第一次看到來吃早餐的,免不了要多嘴一句。
“嗯。”莊龍拿起蝦堡啃了一口,味道竟然不賴,他不急著吃早餐,而是抬頭跟老板說,“老板,你知道有關山坡上那棟房子的事麼?”
老板跟莊龍差不多大。
他嗯了聲,說,“我當然知道,出事那會兒,我已經六歲了。”他將一杯牛奶放到莊龍麵前,這才說,“我一直住在這裡,後麵那房子裡,住的是我兒時的玩伴。”
莊龍多看了這老板一眼。
挺帥的一男人,但他不記得這個人了。
“是麼?”
“是啊!”男老板說,“我到現在都記得,那時候,我那玩伴兒在家裡被打了,就會跑到我家來,躲我被窩裡悄悄地哭。”
莊龍“…”
他嚴重的懷疑老板這是在說胡話。
他可不是那麼膽小的人,躲到彆人被子裡哭的這種事,莊龍做不出來。
…應該做不出來。
老板在這裡生活了一輩子,偶爾也會遇到特意來打聽那棟凶宅的遊客,對此,他一般都不會說太多。畢竟那是他小夥伴的家,總把這事當做談資說給彆人聽,他心裡難受。
因此,男老板並沒有告訴莊龍,當年這棟房裡到底發生了什麼事。
莊龍見他不肯詳談,忍不住挑了下眉。
看樣子,這老板對他這個兒時玩伴,還算夠義氣。
不過,一般想要知道凶宅情況的人,見他不肯明說,都會按捺不住心裡的好奇,追問他幾遍。像莊龍這種識趣的,他很少見。老板對莊龍這個陌生人頓時生出了幾分好感來。
他盯著莊龍的臉看了幾眼,突然說,“說來,你跟我那朋友還挺像的,都是混血,黑頭發黑眼睛的。是不是你們亞裔都長得差不多?不過我玩伴兒長得瘦巴巴的,我覺得他成年後,應該長不到你這麼高。”
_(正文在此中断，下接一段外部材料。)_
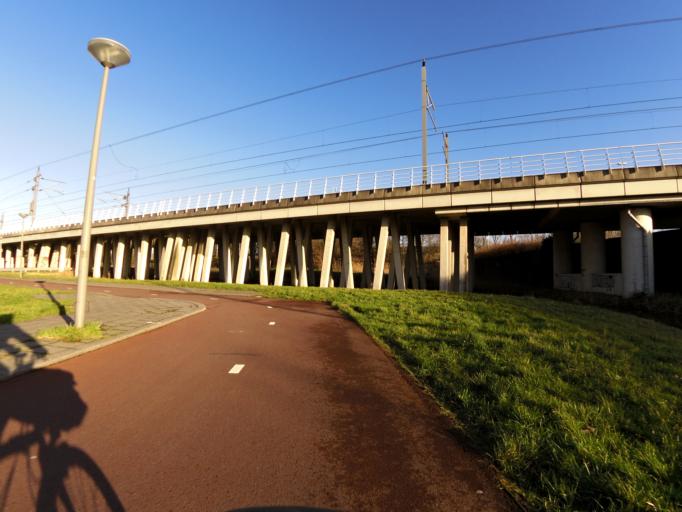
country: NL
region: South Holland
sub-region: Gemeente Rotterdam
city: Delfshaven
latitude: 51.9355
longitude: 4.4499
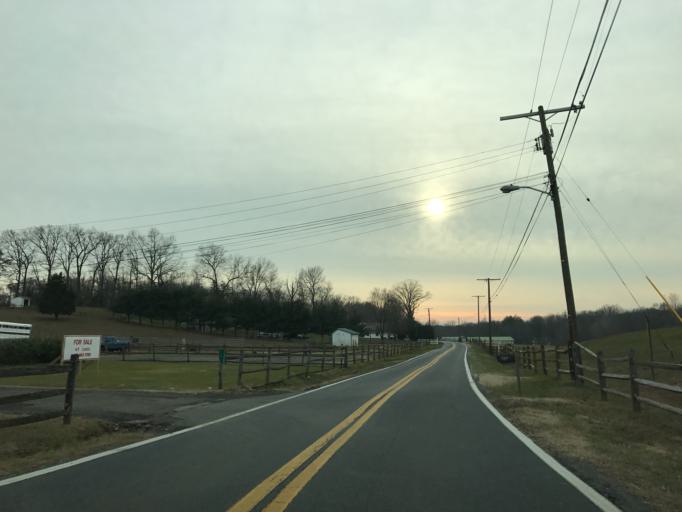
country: US
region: Maryland
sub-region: Baltimore County
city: White Marsh
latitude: 39.3990
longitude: -76.4091
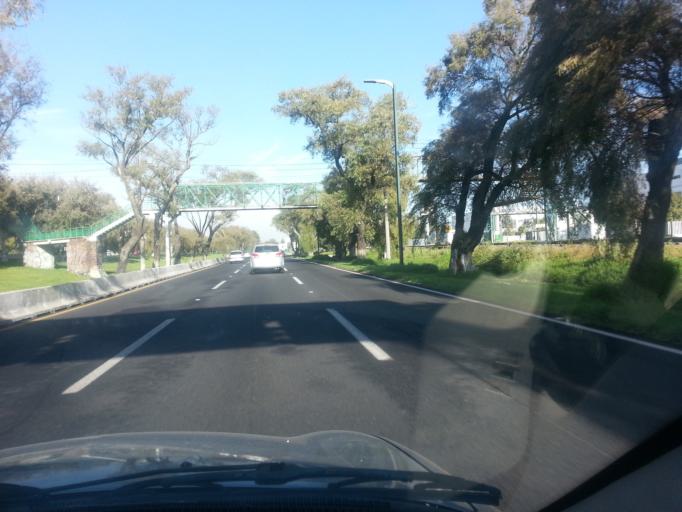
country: MX
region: Mexico
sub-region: San Mateo Atenco
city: Santa Maria la Asuncion
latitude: 19.2861
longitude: -99.5425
聽他這麼一說,莊龍終於相信,這男人是真的認識小時候的他。據說,他小時候的確瘦巴巴,被養母領回家的時候,養母沒少給他做些好吃的。因此,那幾年,他的身高突然暴長。
莊龍能長到一米八幾,都是托了養母的照料。
莊龍突然朝男人伸出來一隻手,說,“你好,我是赫伯特。”赫伯特是莊龍兒時的名字。
老板沒多想,還伸手跟莊龍握了一下,他很開朗,他一邊握手,還一邊跟他說話。“我是伊恩,你不僅人長得像我那朋友,就連名字也很像…”說到這裡,伊恩忽然張大了嘴巴,瞪著莊龍,難以置信地驚呼道,“你是赫伯特?”
莊龍笑著點頭,說,“伊恩,好久不見。”
伊恩激動地說不出話來。
“我的天啊,赫伯特,沒想到有生之年還能再見到你!”他猛地一把抱住莊龍,莊龍不記得他了,但這不影響老朋友見麵,那份愉悅激動的心情。就在莊龍快要被伊恩給勒死的時候,伊恩終於鬆開了他。